Like

Like jokes

Meme

You know what's crazy? Is that the low taper fade, like, meme, is still MASSIVE. Still MASSIVE. Like, I'm still seeing like, new ones, that I've never seen before, and they're getting millions of likes and millions of views.

Supermarket

Why'd Biden get fired from the supermarket?

He kept telling little kids they smell like freshly baked bread.

Bro

Bro, you ever think while driving the moped why they call it a footrest when the foot never lets it rest? The foot is working harder than the engine.
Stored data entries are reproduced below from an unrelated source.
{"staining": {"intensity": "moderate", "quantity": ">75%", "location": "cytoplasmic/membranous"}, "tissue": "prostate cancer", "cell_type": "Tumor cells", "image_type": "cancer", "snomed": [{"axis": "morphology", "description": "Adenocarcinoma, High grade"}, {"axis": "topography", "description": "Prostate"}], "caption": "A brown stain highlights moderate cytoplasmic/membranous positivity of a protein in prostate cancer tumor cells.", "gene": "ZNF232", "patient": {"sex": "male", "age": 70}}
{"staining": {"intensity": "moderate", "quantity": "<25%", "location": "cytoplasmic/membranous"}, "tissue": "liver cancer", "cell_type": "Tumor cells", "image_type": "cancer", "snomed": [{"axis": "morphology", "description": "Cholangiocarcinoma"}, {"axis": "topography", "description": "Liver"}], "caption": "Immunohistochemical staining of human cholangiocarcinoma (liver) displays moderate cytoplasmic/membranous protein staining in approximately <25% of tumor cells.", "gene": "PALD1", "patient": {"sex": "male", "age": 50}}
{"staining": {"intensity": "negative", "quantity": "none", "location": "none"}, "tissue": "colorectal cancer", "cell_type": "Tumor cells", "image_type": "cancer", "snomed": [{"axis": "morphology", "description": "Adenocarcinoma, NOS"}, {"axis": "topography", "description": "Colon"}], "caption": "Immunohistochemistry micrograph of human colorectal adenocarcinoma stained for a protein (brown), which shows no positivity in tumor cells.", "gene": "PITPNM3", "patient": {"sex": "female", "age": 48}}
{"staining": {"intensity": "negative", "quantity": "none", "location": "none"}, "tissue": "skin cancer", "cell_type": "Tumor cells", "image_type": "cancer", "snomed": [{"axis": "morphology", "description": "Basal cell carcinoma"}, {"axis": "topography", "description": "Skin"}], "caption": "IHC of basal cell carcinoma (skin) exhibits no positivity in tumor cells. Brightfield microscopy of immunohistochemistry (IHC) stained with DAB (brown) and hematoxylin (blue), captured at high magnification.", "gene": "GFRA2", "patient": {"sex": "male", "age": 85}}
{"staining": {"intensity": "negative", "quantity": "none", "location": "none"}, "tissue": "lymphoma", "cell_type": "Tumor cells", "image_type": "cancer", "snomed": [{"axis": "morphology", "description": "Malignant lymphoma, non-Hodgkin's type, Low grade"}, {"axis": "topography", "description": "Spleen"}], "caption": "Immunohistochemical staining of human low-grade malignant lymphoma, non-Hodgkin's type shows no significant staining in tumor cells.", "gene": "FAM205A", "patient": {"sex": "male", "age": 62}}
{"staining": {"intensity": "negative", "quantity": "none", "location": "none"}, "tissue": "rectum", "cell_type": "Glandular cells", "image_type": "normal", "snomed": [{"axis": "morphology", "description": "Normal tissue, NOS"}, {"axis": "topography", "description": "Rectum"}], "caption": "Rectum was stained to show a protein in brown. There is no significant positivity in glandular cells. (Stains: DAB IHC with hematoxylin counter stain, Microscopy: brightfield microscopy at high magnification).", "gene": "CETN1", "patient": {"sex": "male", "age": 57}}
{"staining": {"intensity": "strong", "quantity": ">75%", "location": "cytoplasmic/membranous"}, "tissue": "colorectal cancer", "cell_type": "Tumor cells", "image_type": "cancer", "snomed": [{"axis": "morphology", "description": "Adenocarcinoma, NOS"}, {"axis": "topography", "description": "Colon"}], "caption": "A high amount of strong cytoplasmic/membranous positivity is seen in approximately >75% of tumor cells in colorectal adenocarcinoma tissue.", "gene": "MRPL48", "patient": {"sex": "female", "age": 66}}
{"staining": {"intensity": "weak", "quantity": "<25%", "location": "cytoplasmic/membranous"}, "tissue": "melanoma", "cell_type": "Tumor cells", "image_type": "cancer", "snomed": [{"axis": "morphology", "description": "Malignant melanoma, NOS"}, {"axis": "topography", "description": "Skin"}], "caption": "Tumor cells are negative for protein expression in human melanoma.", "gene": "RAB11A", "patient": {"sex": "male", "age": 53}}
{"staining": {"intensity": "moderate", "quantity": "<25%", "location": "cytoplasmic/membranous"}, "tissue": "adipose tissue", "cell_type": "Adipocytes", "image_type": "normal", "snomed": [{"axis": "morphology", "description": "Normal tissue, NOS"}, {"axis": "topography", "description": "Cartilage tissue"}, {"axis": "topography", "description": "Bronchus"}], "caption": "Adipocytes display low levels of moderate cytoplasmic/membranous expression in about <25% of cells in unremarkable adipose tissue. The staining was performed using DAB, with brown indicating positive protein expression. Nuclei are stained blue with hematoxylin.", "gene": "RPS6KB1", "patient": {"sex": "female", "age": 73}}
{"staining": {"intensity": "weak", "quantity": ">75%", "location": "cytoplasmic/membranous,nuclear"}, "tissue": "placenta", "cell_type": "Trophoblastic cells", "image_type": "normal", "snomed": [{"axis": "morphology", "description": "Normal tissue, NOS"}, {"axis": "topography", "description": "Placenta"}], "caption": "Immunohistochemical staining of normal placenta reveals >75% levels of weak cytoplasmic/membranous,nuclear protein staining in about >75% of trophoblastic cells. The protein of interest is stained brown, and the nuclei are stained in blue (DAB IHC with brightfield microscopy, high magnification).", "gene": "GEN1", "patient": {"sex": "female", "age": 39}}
You push, push, but still go the same speed like a turtle with a bad mood during a rabbit race...

People

Why do disabled people not like comedians?

Because they do stand up.

Part

Voting is like doing a group project in school.

I did my part, but I’m worried the rest of you are going to fuck this up.

Tower

Let's hope the new tower doesn't go plane watching like the old ones.

North Tower: "Hey, South Tower, we can talk later; I gotta catch a plane!"

Camera

You know you’re not liked when you get handed the camera every time they take a group photo.

Body

Why is it okay for a woman to use me when she feels like it, but when I use her body when I feel like it, I am the bad guy?

Boyfriend

My boyfriend is just like a sexy nerd and I still have to ask him things like that because I'm so distracted from him.

Dinner

Kids, next time you have school dinners, make sure you have something you actually like so you don't have to shove all your food over to one side of the plate to make it look like you've eaten more than you actually have.

Parody

So I made a parody for "Me, Myself, and I." It goes like this: "Me, Myself, and I, I'm gonna drink bleach until I die!"